Job item =>
Write the entries out again in full and unchanged, dropping every image.

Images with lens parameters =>
____________________
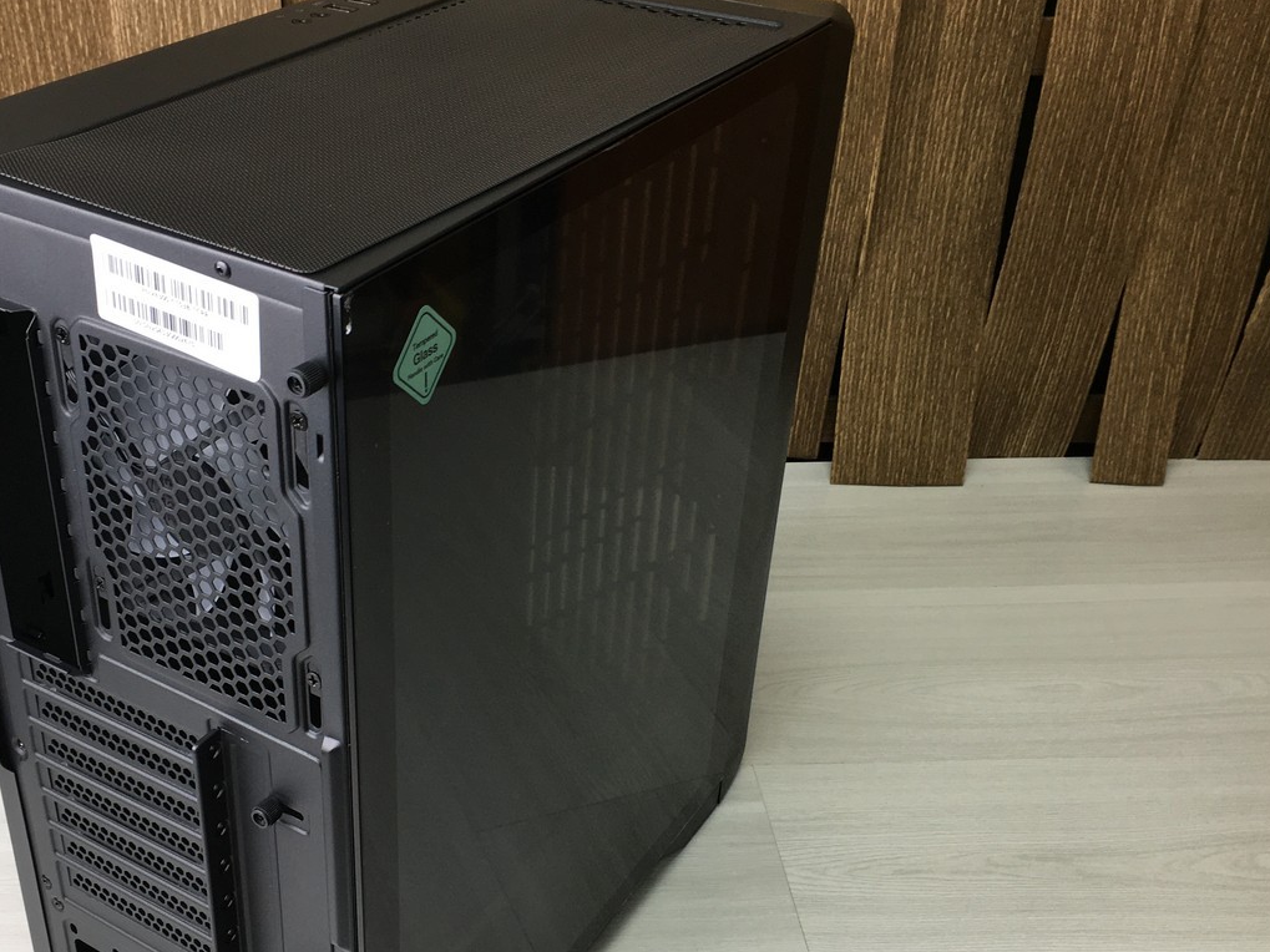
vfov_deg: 35.0
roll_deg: +0.9
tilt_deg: -34.1
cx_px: 469
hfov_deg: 45.4
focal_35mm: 41
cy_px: 569
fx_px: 1504
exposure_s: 1/50
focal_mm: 4.15
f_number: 2.2
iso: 32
____________________
Answer to this task =>
vfov_deg: 35.0
roll_deg: +0.9
tilt_deg: -34.1
cx_px: 469
hfov_deg: 45.4
focal_35mm: 41
cy_px: 569
fx_px: 1504
exposure_s: 1/50
focal_mm: 4.15
f_number: 2.2
iso: 32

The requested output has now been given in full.